TO DO
Output exactly what appears from the line containing "The City of Danbury reserves" to the end of the data below, and nothing more.

DATASET EXTRACT
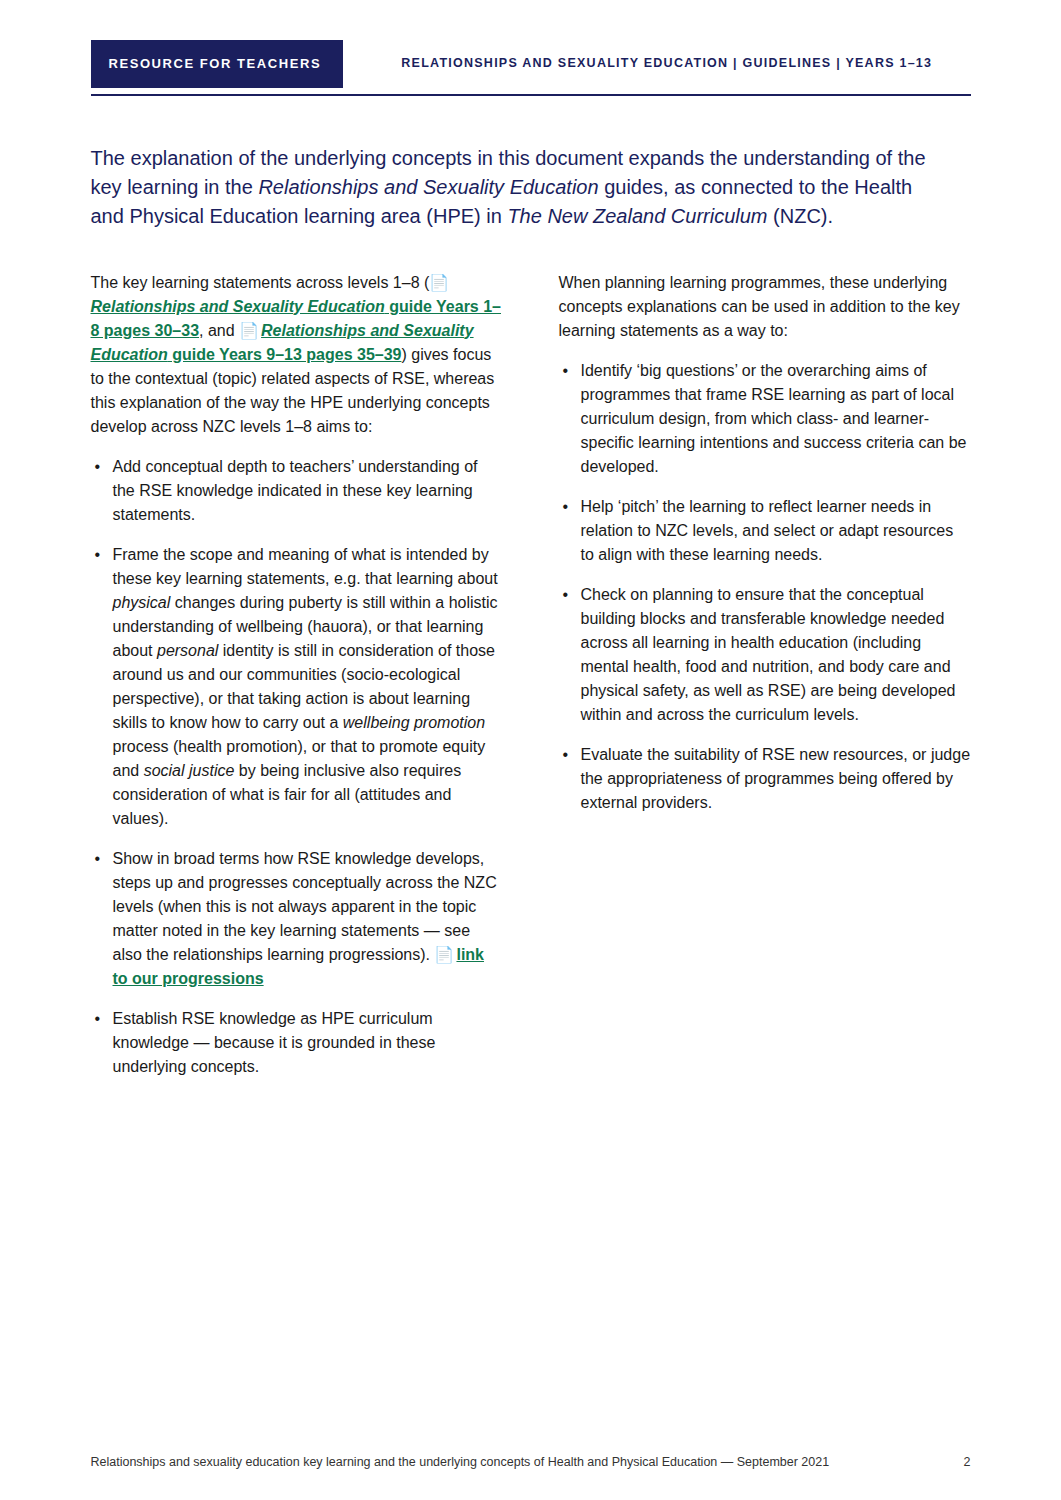Resource for teachers
Relationships and Sexuality Education | Guidelines | Years 1–13
The explanation of the underlying concepts in this document expands the understanding of the key learning in the Relationships and Sexuality Education guides, as connected to the Health and Physical Education learning area (HPE) in The New Zealand Curriculum (NZC).
The key learning statements across levels 1–8 (📄Relationships and Sexuality Education guide Years 1–8 pages 30–33, and 📄Relationships and Sexuality Education guide Years 9–13 pages 35–39) gives focus to the contextual (topic) related aspects of RSE, whereas this explanation of the way the HPE underlying concepts develop across NZC levels 1–8 aims to:
Add conceptual depth to teachers’ understanding of the RSE knowledge indicated in these key learning statements.
Frame the scope and meaning of what is intended by these key learning statements, e.g. that learning about physical changes during puberty is still within a holistic understanding of wellbeing (hauora), or that learning about personal identity is still in consideration of those around us and our communities (socio-ecological perspective), or that taking action is about learning skills to know how to carry out a wellbeing promotion process (health promotion), or that to promote equity and social justice by being inclusive also requires consideration of what is fair for all (attitudes and values).
Show in broad terms how RSE knowledge develops, steps up and progresses conceptually across the NZC levels (when this is not always apparent in the topic matter noted in the key learning statements — see also the relationships learning progressions). 📄link to our progressions
Establish RSE knowledge as HPE curriculum knowledge — because it is grounded in these underlying concepts.
When planning learning programmes, these underlying concepts explanations can be used in addition to the key learning statements as a way to:
Identify ‘big questions’ or the overarching aims of programmes that frame RSE learning as part of local curriculum design, from which class- and learner-specific learning intentions and success criteria can be developed.
Help ‘pitch’ the learning to reflect learner needs in relation to NZC levels, and select or adapt resources to align with these learning needs.
Check on planning to ensure that the conceptual building blocks and transferable knowledge needed across all learning in health education (including mental health, food and nutrition, and body care and physical safety, as well as RSE) are being developed within and across the curriculum levels.
Evaluate the suitability of RSE new resources, or judge the appropriateness of programmes being offered by external providers.
Relationships and sexuality education key learning and the underlying concepts of Health and Physical Education — September 2021 2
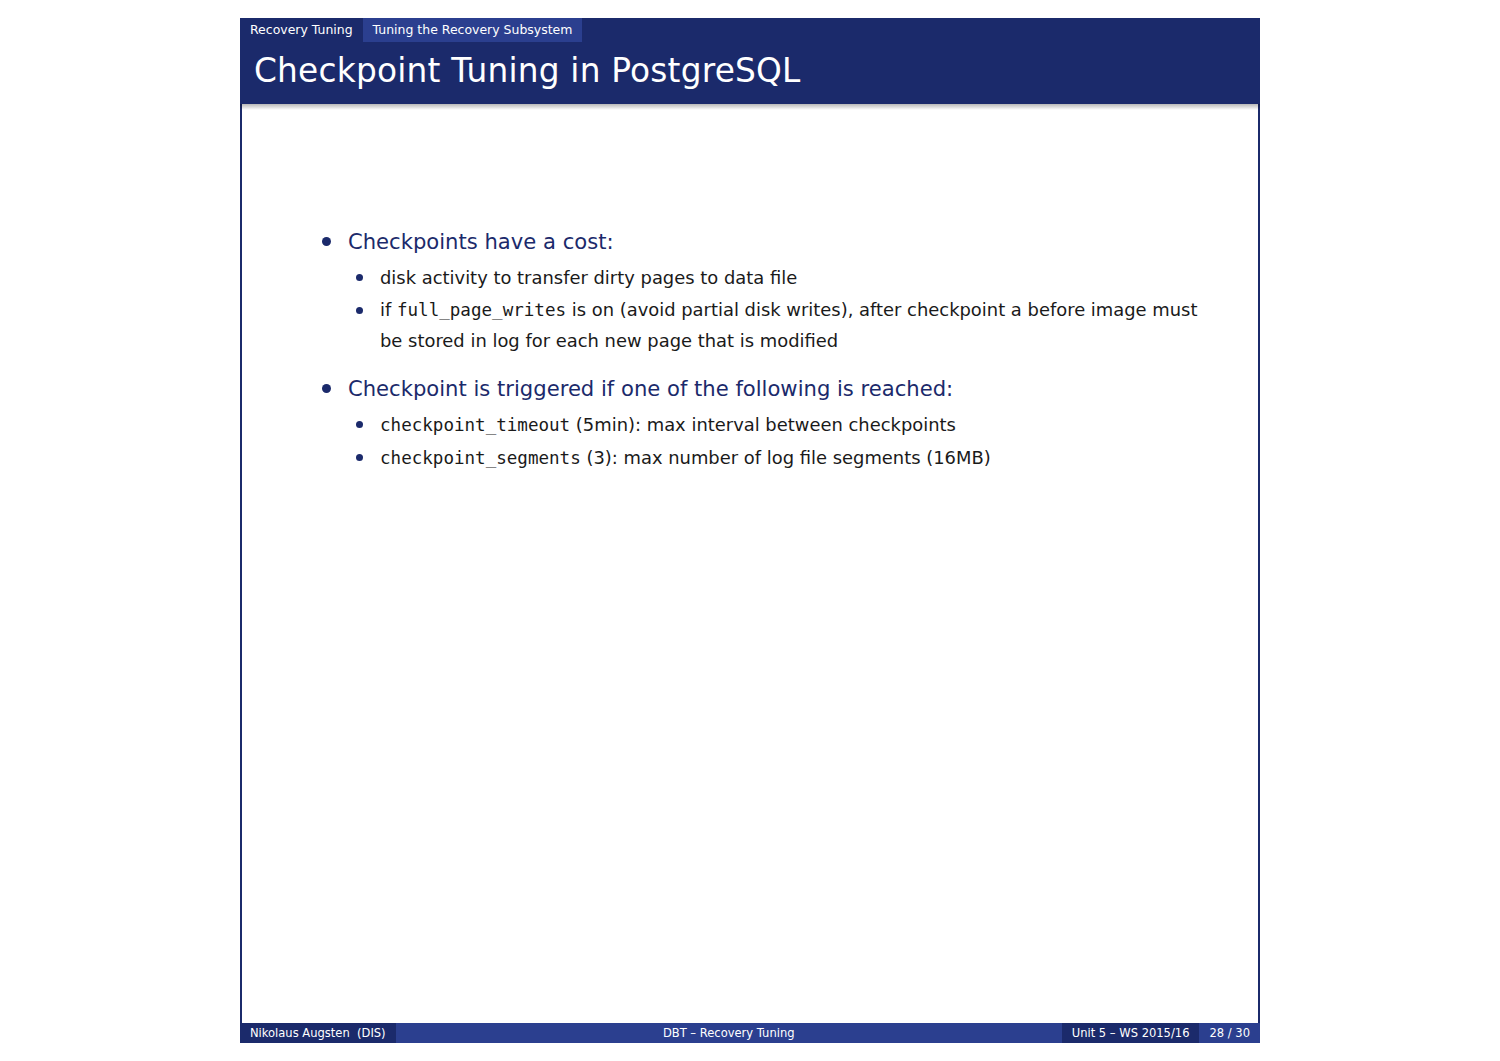Recovery Tuning
Tuning the Recovery Subsystem
Checkpoint Tuning in PostgreSQL
Checkpoints have a cost:
disk activity to transfer dirty pages to data file
if full_page_writes is on (avoid partial disk writes), after checkpoint a before image must be stored in log for each new page that is modified
Checkpoint is triggered if one of the following is reached:
checkpoint_timeout (5min): max interval between checkpoints
checkpoint_segments (3): max number of log file segments (16MB)
Nikolaus Augsten (DIS)
DBT – Recovery Tuning
Unit 5 – WS 2015/16
28 / 30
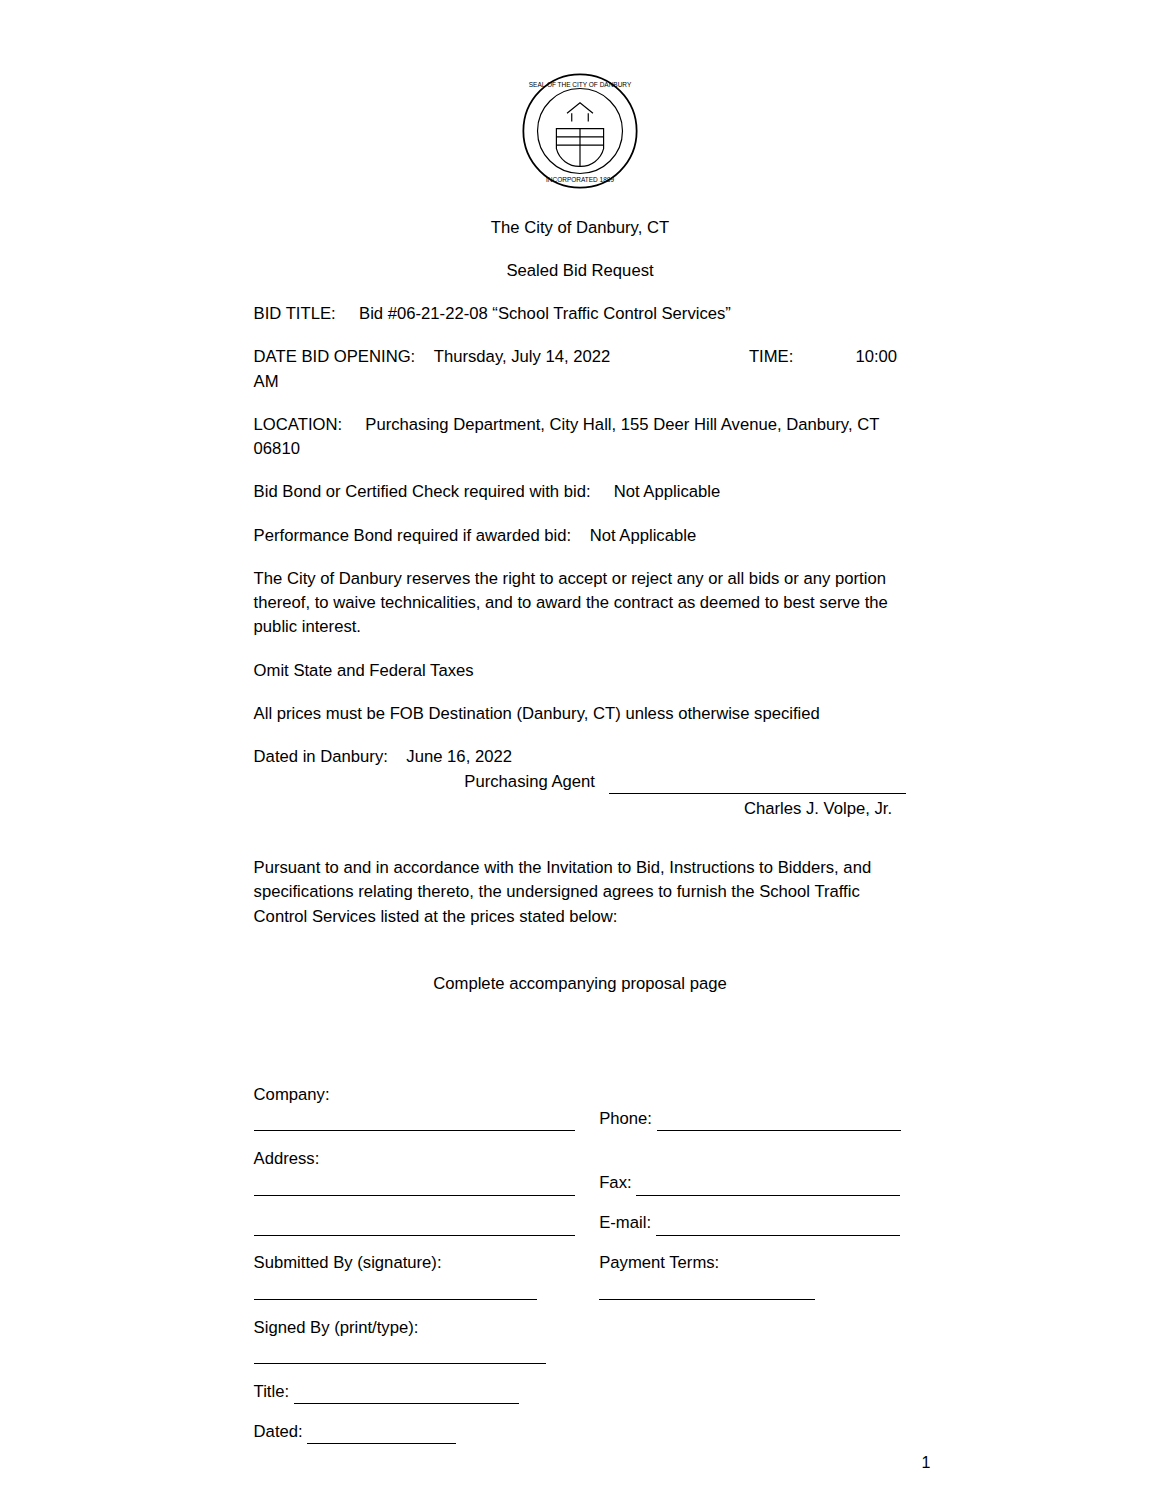The City of Danbury, CT
Sealed Bid Request
BID TITLE: Bid #06-21-22-08 “School Traffic Control Services”
DATE BID OPENING: Thursday, July 14, 2022 TIME: 10:00 AM
LOCATION: Purchasing Department, City Hall, 155 Deer Hill Avenue, Danbury, CT 06810
Bid Bond or Certified Check required with bid: Not Applicable
Performance Bond required if awarded bid: Not Applicable
The City of Danbury reserves the right to accept or reject any or all bids or any portion thereof, to waive technicalities, and to award the contract as deemed to best serve the public interest.
Omit State and Federal Taxes
All prices must be FOB Destination (Danbury, CT) unless otherwise specified
Dated in Danbury: June 16, 2022 Purchasing Agent
Charles J. Volpe, Jr.
Pursuant to and in accordance with the Invitation to Bid, Instructions to Bidders, and specifications relating thereto, the undersigned agrees to furnish the School Traffic Control Services listed at the prices stated below:
Complete accompanying proposal page
| Company: | Phone: |
| Address: | Fax: |
| | E-mail: |
| Submitted By (signature): | Payment Terms: |
| Signed By (print/type): | |
| Title: | |
| Dated: | |
1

RESPONSE TO THE EXERCISE
The City of Danbury reserves the right to accept or reject any or all bids or any portion thereof, to waive technicalities, and to award the contract as deemed to best serve the public interest.
Omit State and Federal Taxes
All prices must be FOB Destination (Danbury, CT) unless otherwise specified
Dated in Danbury: June 16, 2022 Purchasing Agent
Charles J. Volpe, Jr.
Pursuant to and in accordance with the Invitation to Bid, Instructions to Bidders, and specifications relating thereto, the undersigned agrees to furnish the School Traffic Control Services listed at the prices stated below:
Complete accompanying proposal page
| Company: | Phone: |
| Address: | Fax: |
| | E-mail: |
| Submitted By (signature): | Payment Terms: |
| Signed By (print/type): | |
| Title: | |
| Dated: | |
1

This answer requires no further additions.